How long the sound went on before I even became aware of it, I don't know. It was a dark early-winter afternoon, and I was immersed in yet another Tuscan memoir filled with sunshine.
When I finally heeded the sounds coming through my window, I realized they were the honeyed tones of a French horn. Since I lived within walking distance of a major symphonic hall and three music schools, practicing musicians are commonplace. But a French horn in the present won over memoirs of Tuscany.
I raised the window and looked down to see who was serenading. But no one was there. Yet the tones went on - do fa, do fa, do fa. Those were among the solfège tones a music student learns in order to identify musical intervals. And one quickly learns that the upward "do fa" is the opening interval of "O Christmas Tree."
When the horn at last started a real piece, I put on a jacket and headed down to the street. Where was this coming from? And then I laughed at myself - did the Pied Piper perhaps have a French horn?
I walked the length of the street before I located a slightly open window. By then the horn had been joined by a trombone, a trumpet, and another instrument I couldn't quite identify. But when they segued into a fusion piece, I left so I could retain my holiday spirit.
When I was back in my comfy chair, my thoughts unexpectedly drifted back to a "Christmas card in brass" I had forgotten until then.

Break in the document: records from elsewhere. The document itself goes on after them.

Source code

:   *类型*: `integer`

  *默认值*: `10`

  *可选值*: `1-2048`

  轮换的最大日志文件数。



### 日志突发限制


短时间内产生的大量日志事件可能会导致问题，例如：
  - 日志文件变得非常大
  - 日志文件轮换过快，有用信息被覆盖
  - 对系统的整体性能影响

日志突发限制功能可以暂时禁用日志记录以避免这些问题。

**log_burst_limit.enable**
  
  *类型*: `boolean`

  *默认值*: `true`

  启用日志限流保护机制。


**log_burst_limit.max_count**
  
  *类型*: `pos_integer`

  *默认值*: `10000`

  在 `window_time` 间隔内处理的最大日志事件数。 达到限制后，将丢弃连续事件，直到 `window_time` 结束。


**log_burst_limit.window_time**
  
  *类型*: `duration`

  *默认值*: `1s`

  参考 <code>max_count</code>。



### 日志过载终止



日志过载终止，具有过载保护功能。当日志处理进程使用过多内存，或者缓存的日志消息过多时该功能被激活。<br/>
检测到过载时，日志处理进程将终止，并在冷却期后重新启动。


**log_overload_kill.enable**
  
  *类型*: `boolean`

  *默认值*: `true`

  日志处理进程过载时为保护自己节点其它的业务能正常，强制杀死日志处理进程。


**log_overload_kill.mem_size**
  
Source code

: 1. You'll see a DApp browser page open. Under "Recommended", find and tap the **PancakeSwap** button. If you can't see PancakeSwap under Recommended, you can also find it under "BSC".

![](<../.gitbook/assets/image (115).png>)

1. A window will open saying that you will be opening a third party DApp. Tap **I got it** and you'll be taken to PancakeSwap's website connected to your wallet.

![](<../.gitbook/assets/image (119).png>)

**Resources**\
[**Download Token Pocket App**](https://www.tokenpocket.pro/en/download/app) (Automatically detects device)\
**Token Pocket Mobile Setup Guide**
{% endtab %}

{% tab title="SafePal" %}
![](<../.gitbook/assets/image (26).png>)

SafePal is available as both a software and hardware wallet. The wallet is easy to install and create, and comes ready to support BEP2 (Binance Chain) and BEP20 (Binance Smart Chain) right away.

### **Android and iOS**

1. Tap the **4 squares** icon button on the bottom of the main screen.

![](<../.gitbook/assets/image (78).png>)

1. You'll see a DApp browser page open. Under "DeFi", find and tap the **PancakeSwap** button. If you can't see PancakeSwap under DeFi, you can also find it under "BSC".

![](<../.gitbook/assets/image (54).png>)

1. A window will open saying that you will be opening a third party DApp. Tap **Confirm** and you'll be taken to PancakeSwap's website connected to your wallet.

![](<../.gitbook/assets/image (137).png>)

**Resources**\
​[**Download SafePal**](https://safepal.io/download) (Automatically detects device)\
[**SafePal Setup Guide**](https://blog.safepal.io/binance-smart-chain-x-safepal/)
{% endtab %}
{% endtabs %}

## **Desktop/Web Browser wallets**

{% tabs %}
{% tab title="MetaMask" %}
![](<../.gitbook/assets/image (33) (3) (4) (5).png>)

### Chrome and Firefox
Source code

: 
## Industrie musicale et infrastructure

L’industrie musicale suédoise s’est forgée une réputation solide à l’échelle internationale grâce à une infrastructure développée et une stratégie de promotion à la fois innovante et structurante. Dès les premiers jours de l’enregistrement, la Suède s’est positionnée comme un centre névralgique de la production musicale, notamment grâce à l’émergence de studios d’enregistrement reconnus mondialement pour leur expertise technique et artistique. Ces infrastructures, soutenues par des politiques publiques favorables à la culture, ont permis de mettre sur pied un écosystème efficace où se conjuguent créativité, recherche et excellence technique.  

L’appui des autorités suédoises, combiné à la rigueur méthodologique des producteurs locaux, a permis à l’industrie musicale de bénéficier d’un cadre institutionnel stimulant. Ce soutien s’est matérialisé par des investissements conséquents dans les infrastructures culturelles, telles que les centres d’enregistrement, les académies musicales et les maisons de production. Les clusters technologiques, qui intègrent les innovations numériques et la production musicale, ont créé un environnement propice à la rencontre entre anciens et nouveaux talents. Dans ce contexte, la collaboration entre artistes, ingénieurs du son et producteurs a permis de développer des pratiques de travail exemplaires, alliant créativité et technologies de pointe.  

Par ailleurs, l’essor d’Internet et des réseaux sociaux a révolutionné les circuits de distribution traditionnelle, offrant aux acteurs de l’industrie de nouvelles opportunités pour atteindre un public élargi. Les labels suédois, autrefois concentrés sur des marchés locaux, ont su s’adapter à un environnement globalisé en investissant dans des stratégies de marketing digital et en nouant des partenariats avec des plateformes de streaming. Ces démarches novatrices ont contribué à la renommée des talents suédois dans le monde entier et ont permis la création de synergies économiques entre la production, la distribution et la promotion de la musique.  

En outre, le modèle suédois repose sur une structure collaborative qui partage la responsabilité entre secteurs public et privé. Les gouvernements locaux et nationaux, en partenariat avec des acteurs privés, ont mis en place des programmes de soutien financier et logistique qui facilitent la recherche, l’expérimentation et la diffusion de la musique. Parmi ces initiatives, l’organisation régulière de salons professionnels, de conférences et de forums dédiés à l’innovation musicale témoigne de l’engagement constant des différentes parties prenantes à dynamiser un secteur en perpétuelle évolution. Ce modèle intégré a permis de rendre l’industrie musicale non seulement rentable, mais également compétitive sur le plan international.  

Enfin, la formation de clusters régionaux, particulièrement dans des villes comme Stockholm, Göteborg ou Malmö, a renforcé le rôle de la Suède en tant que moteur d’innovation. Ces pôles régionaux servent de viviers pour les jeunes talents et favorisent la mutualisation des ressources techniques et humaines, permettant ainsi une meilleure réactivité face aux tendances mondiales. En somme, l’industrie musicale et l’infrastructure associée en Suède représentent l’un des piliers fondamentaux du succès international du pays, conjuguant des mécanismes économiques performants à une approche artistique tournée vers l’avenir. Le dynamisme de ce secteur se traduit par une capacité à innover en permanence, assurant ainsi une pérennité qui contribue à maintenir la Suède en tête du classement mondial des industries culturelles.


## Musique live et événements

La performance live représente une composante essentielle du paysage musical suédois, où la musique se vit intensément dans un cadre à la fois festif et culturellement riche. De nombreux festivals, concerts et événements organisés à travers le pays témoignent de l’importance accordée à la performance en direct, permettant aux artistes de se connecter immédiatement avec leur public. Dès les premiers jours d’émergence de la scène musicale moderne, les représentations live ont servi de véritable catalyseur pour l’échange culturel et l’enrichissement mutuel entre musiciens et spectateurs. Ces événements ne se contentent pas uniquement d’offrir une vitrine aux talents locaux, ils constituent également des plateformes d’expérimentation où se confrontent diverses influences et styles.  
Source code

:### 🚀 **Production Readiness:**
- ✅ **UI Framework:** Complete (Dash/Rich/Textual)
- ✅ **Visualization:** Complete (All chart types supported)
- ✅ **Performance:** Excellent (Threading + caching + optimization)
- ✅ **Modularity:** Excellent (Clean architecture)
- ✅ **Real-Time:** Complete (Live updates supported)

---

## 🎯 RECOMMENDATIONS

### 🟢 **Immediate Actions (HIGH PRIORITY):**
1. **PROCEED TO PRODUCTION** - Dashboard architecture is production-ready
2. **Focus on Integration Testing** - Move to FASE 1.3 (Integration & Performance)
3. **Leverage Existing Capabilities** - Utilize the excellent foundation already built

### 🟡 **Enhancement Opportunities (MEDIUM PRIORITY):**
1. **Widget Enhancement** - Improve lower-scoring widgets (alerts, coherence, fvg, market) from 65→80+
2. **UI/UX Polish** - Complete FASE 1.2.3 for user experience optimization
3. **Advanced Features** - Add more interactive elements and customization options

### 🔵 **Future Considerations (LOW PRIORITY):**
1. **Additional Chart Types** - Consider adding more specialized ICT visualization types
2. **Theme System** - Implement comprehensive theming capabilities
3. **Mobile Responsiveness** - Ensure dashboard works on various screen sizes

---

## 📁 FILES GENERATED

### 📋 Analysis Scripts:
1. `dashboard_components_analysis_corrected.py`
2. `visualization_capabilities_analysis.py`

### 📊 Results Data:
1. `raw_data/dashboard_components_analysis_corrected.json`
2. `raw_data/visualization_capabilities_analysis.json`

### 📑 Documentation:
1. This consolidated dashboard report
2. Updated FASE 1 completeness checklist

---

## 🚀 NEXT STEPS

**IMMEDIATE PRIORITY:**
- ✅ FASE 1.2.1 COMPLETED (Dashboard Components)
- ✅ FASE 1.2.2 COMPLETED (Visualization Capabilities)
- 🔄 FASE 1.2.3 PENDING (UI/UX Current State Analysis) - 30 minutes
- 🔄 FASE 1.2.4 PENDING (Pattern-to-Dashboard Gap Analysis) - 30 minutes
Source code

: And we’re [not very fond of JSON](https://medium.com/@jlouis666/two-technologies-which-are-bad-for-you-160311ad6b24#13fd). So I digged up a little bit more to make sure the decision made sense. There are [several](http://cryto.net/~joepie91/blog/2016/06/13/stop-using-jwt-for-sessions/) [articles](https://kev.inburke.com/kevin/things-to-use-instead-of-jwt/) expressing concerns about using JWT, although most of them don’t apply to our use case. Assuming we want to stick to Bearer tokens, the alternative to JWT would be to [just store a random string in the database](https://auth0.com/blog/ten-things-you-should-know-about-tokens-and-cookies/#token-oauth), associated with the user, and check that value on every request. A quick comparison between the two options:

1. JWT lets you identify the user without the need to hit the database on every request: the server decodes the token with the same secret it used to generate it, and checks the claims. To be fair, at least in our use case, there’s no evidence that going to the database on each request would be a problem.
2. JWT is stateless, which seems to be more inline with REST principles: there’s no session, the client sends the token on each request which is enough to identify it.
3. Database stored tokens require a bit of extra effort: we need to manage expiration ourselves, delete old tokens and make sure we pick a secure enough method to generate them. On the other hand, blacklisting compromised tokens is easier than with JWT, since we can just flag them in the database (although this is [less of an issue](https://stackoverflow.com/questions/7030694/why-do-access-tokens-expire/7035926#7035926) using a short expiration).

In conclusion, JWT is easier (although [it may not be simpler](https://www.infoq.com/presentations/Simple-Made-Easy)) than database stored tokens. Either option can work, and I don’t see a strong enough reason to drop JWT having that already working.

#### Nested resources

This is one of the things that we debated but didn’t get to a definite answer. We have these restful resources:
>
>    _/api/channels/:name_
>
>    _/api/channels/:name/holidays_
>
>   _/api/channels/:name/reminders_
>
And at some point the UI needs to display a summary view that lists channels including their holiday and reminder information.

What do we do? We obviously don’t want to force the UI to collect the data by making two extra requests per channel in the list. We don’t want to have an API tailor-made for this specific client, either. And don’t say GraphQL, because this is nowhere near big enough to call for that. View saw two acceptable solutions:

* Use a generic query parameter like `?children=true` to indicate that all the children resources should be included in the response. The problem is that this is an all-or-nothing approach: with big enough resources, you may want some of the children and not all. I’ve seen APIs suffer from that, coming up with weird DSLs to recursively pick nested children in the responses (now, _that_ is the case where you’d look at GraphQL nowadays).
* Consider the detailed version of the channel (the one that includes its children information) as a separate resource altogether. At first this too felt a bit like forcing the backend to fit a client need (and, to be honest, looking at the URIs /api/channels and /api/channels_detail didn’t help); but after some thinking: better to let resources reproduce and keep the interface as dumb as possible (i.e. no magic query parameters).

One winter I was living in Denmark, in a small town just a brief train ride south of Elsinore, the site of Hamlet's castle, Kronborg. I felt the need for some holiday spirit. Since Elsinore is also home to one of Denmark's notable culinary attractions - Mollers Konditori - I cycled down to the train station and betook myself to Elsinore.
A konditori, which is similar to the German word Konditorei, is a pastry shop. But Mollers was far more; it was one of the places to celebrate life's special events.
As I left the train station, to the left were the cheery streets of the historic center, where the glow atop lampposts and the twinkle of colored lights in shop windows punctuated the early dark.
I entered the konditori to find myself in a spacious room with a crackling fire on the hearth and tables set with white linen cloths and fine china.
In its homeland, a Danish pastry - the noble counterpart of the doughy variety we often call a Danish - is an artwork of buttery flakes that dissolve at the mere lift of a fork. And so, with a fruit pastry, served with a silver pot of hot chocolate, I imbibed the spirit of the season. And then I noticed the sounds.... As the patrons came and went, letting in little eddies of chilled air, the warm tones of a French horn gradually wafted indoors. I paid my bill and went searching for the music in the cold and dark.
I didn't have far to go. At the next corner I found the source - a brass quartet. The four players wore long woolen robes and matching turbanlike caps: one man in emerald, one in ruby, one in blue, and the last in gold.
I stood there - enchanted by the vision and the stately, sonorous outpouring, most of it wholly unfamiliar to me. A metal stand beside them, with its array of CDs, indicated they were from Moscow, and much of their repertoire was medieval Russian.
When they finally took a break, I rushed up to thank them profusely in Danish - only to find that they understood no Danish but could converse quite fluently in English.
They related they had already performed the day before in Copenhagen, and the next day they would leave for the Danish mainland for a performance in Arhus that would conclude their European tour.
When the performance ended, I longingly looked at several of the CDs, and then purposefully did not buy one: I wanted to walk away content, leaving Kronborg, the konditori, and the concert as a lovely memory. And so it returns as my neighborhood horn player has brought back the mood - that vivid blend of sonorous tones, the rich brass of the instruments capturing the glow of street lamps against a veil of snowflakes.
The scene arrives as an unexpected Christmas card, one to cherish on the mantel of memory.